- Associated Press - Sunday, April 20, 2014

ANN ARBOR, Mich. (AP) - Industry, academic and policy experts will be in Ann Arbor this week for a connected cars conference.

The University of Michigan Transportation Research Institute hosts the 2014 Global Symposium on Connected Vehicles and Infrastructure. The event runs Monday through Wednesday.

The conference opens Monday with remarks from Peter Sweatman, director of the university’s Transportation Research Institute and of the Michigan Mobility Transformation Center; and from S. Jack Hu, interim vice president for research at the university.
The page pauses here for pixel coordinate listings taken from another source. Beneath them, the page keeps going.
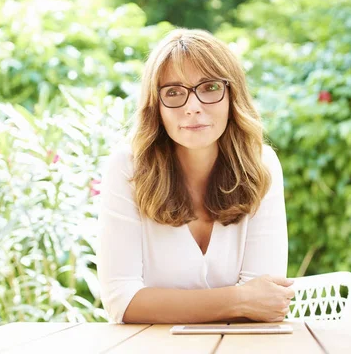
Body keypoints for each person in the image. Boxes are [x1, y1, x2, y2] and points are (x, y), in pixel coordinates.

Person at [96, 28, 294, 324]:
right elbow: (122, 302)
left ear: (232, 94)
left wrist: (162, 304)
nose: (192, 108)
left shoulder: (261, 164)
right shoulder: (127, 169)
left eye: (210, 87)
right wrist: (239, 299)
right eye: (173, 92)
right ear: (157, 106)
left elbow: (265, 302)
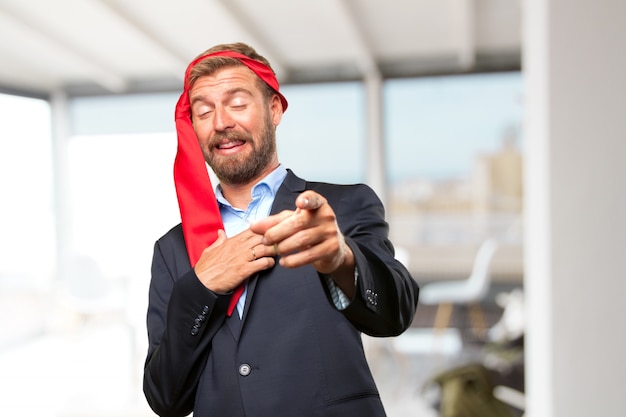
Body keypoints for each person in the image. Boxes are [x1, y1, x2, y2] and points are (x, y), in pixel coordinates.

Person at [143, 42, 419, 417]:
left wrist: (341, 258)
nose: (221, 122)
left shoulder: (343, 206)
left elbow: (395, 314)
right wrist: (201, 286)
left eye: (238, 103)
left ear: (274, 109)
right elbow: (165, 399)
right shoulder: (171, 249)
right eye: (204, 111)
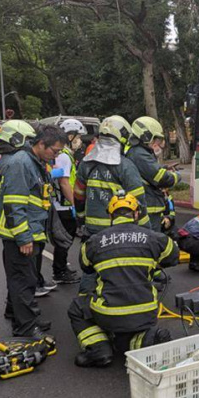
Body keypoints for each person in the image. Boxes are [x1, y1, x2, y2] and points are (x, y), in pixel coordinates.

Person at [68, 191, 178, 367]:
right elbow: (173, 257)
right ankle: (145, 340)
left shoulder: (94, 242)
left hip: (108, 314)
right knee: (124, 337)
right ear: (136, 214)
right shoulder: (154, 238)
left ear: (111, 216)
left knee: (77, 307)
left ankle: (99, 349)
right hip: (145, 313)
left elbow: (85, 266)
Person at [0, 121, 67, 338]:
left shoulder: (30, 161)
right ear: (41, 144)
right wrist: (24, 238)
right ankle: (25, 328)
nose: (56, 155)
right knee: (24, 281)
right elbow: (14, 204)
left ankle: (17, 313)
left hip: (28, 230)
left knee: (21, 278)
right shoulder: (21, 163)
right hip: (21, 234)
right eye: (55, 150)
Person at [74, 115, 147, 295]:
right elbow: (140, 203)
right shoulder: (125, 166)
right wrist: (146, 232)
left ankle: (85, 305)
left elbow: (78, 196)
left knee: (92, 268)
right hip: (118, 229)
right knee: (117, 267)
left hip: (92, 229)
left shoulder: (86, 164)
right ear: (122, 138)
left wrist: (82, 220)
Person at [125, 116, 181, 233]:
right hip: (148, 206)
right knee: (150, 241)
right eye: (156, 139)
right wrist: (177, 176)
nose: (158, 143)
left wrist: (163, 168)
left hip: (148, 205)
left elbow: (148, 172)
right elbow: (162, 179)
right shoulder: (139, 153)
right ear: (146, 136)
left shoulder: (137, 152)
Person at [48, 119, 86, 285]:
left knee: (63, 239)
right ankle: (60, 271)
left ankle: (61, 268)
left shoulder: (62, 155)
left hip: (59, 204)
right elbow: (64, 182)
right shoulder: (64, 156)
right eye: (77, 137)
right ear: (70, 136)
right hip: (64, 205)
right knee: (64, 240)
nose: (80, 141)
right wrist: (75, 204)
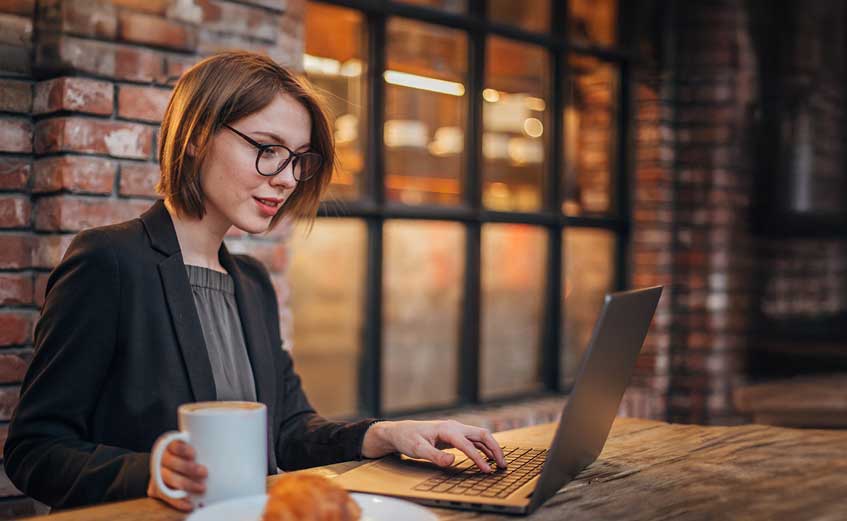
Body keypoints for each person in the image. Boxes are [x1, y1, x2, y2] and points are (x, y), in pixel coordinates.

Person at [3, 51, 506, 512]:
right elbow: (34, 449)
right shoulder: (109, 261)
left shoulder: (251, 282)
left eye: (298, 159)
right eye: (268, 149)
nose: (287, 178)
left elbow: (287, 431)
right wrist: (149, 472)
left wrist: (388, 434)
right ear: (198, 134)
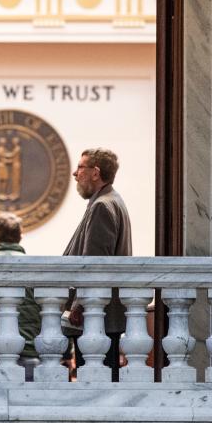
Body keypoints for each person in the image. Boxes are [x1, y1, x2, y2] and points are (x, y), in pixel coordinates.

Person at [62, 147, 132, 378]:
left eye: (80, 167)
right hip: (103, 315)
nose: (75, 173)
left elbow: (95, 263)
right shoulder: (112, 200)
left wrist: (79, 305)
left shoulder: (102, 205)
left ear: (95, 172)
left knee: (94, 381)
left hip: (95, 316)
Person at [0, 212, 41, 380]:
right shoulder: (38, 270)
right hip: (29, 354)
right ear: (20, 238)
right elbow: (55, 314)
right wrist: (67, 355)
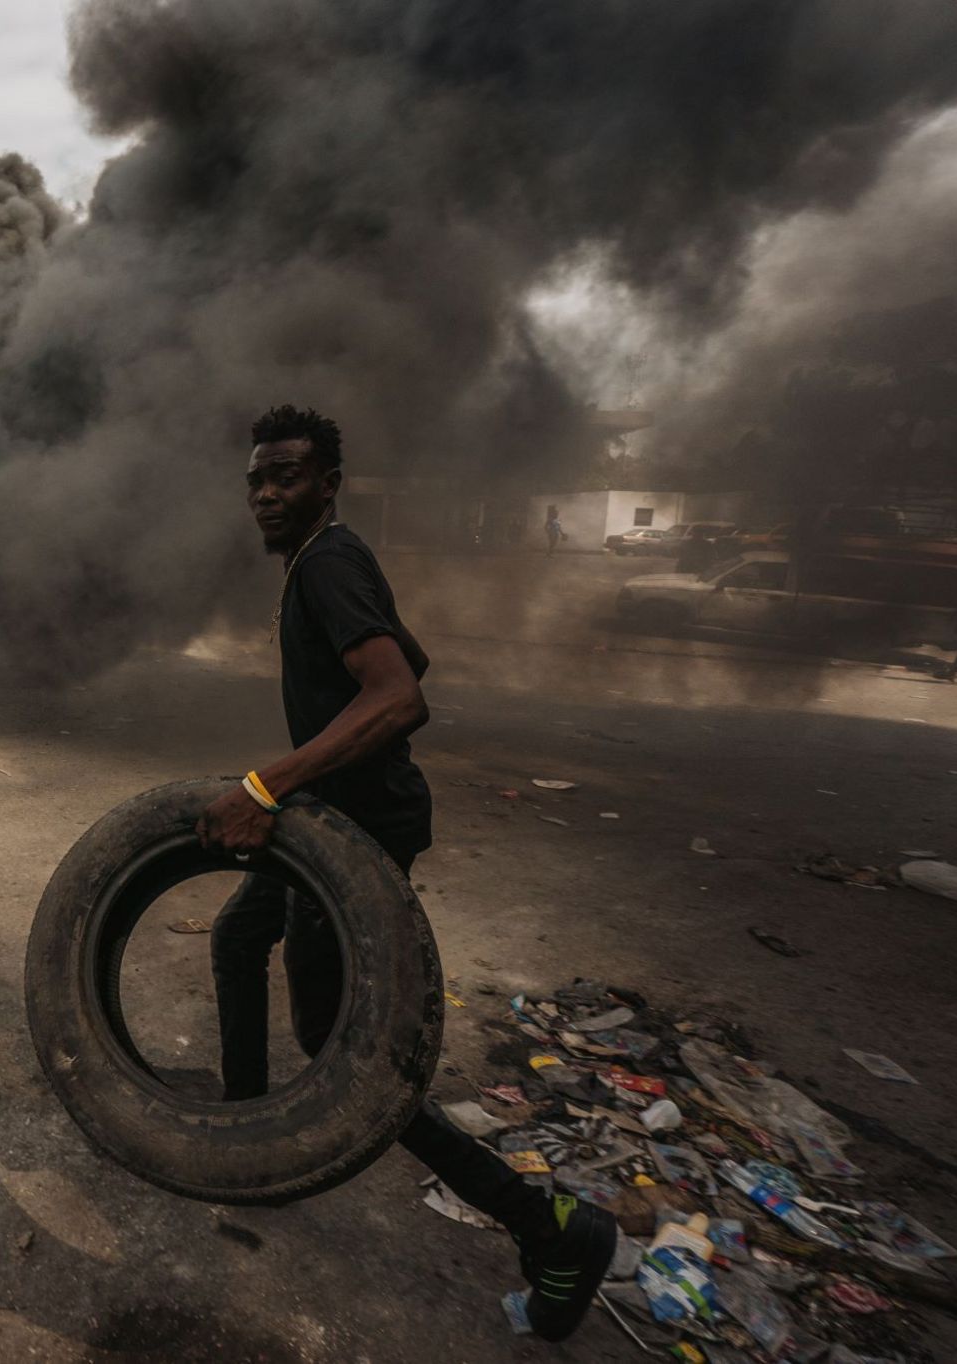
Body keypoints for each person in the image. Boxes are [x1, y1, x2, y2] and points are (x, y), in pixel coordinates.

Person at [196, 406, 616, 1343]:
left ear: (328, 483)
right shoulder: (322, 563)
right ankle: (245, 1140)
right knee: (235, 937)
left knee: (334, 1046)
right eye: (256, 479)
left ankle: (545, 1224)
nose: (266, 493)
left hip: (354, 829)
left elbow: (399, 695)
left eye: (288, 476)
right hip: (328, 818)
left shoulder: (331, 563)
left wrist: (266, 784)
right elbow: (400, 656)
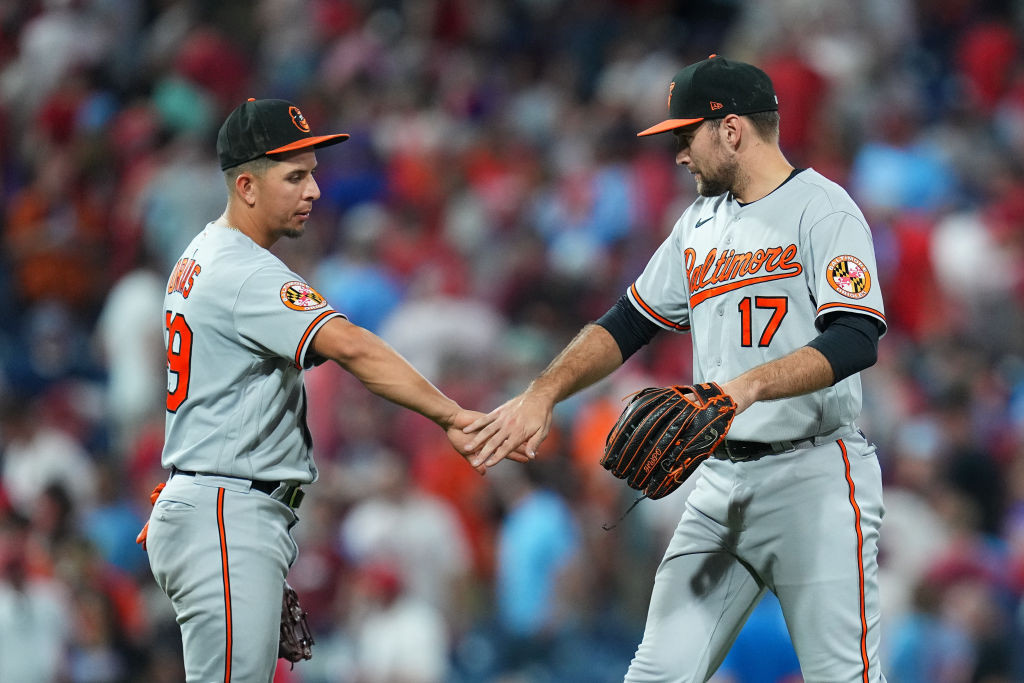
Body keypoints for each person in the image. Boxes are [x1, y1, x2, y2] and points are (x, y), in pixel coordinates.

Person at [465, 55, 888, 682]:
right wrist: (543, 392)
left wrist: (742, 388)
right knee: (656, 675)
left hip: (817, 476)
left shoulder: (823, 209)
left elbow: (856, 338)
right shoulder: (698, 224)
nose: (678, 154)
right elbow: (629, 322)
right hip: (719, 481)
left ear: (731, 129)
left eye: (685, 136)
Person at [140, 98, 521, 682]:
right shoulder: (244, 270)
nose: (314, 190)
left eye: (312, 173)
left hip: (220, 507)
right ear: (245, 185)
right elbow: (354, 347)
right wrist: (451, 416)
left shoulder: (200, 254)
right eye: (295, 177)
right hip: (225, 511)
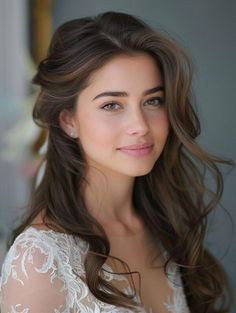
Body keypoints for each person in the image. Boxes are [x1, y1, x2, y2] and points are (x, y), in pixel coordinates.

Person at [0, 11, 233, 313]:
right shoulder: (40, 260)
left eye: (153, 101)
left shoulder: (164, 227)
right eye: (112, 105)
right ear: (69, 120)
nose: (140, 125)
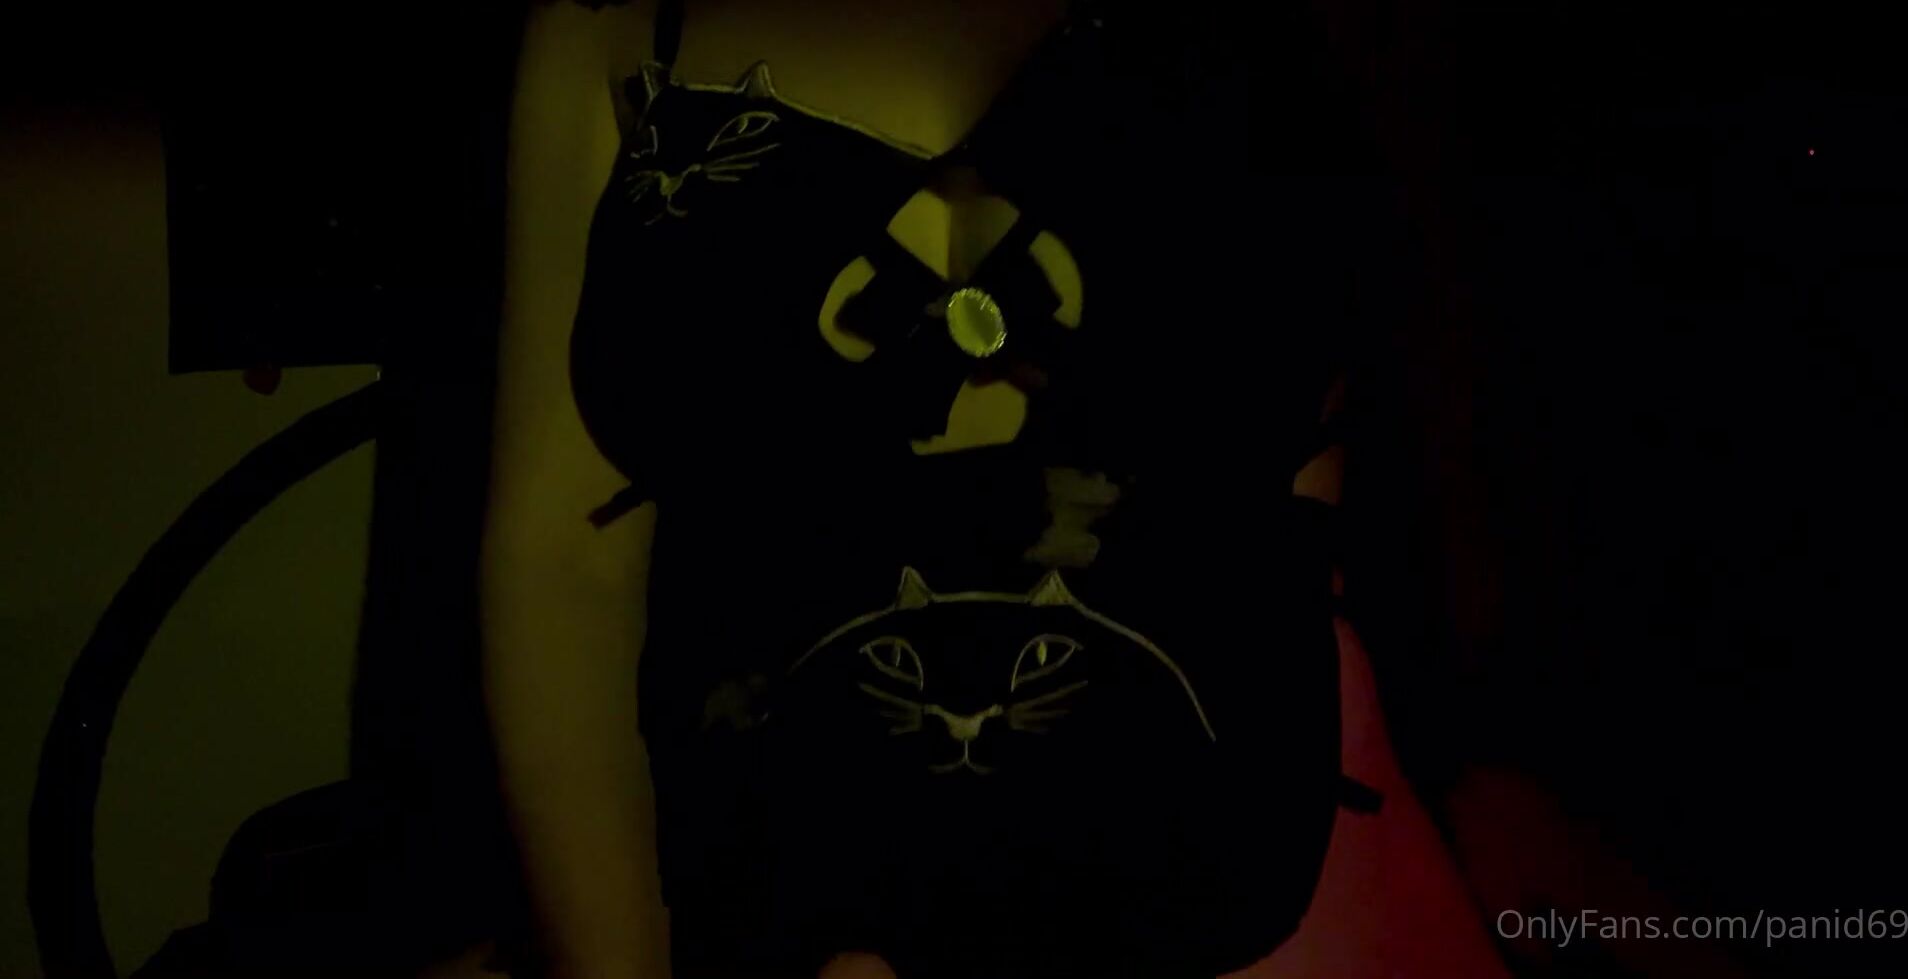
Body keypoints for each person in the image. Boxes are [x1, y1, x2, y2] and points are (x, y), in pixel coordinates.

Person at [482, 1, 1510, 976]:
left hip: (1246, 890)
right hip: (766, 889)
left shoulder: (1319, 39)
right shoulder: (609, 31)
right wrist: (613, 959)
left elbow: (1392, 458)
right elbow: (564, 563)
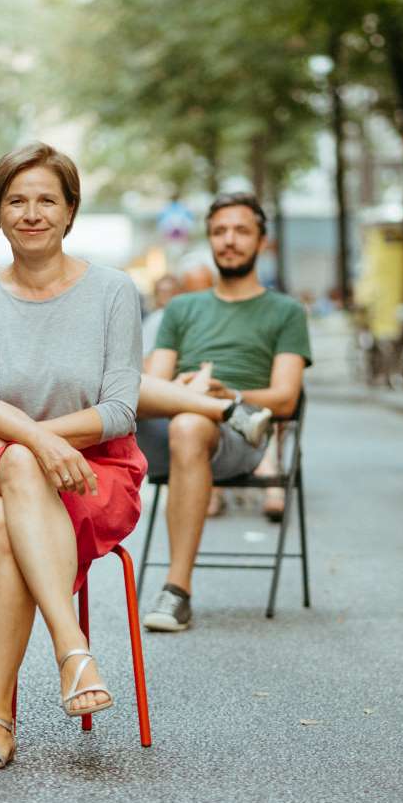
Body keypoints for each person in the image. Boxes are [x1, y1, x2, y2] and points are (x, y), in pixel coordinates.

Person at [0, 142, 145, 772]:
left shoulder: (113, 292)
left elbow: (119, 411)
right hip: (8, 470)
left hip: (97, 473)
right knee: (20, 475)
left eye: (46, 201)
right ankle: (72, 646)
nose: (31, 213)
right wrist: (28, 446)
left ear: (69, 212)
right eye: (16, 201)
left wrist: (24, 438)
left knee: (0, 521)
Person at [135, 191, 312, 632]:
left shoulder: (286, 311)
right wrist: (188, 391)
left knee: (193, 423)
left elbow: (286, 397)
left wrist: (227, 392)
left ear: (261, 241)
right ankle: (207, 407)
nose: (228, 240)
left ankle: (176, 591)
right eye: (219, 231)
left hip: (243, 433)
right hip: (174, 427)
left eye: (240, 231)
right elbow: (151, 384)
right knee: (172, 409)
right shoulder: (181, 307)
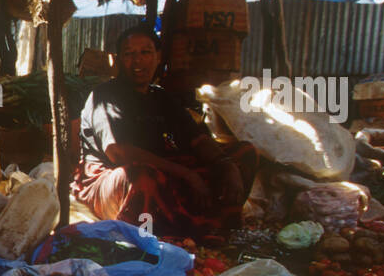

Daniel Smith, a senior associate administrator with the National Highway Traffic Safety Administration, and Kirk Steudle, director of the state Department of Transportation, also speak Monday afternoon, organizers said.

A special energy workshop is Wednesday and Thursday.

Ann Arbor is home to an ongoing experiment involving so-called talking cars that University of Michigan and government officials say they hope will lead to safer roads. Thousands of wirelessly connected cars, buses, trucks and motorcycles are operating in the city as a part of the study conducted by the institute.

“We want to demonstrate fully driverless vehicles operating within the whole infrastructure of the city within an eight-year timeline and to show that these can be safe, effective and commercially successful,” Sweatman said when the Ann Arbor initiative was launched.

The vehicles are being used to study how cars equipped with vehicle-to-vehicle wireless communication devices interact with each another and with wirelessly equipped infrastructure, such as intersections and street lights.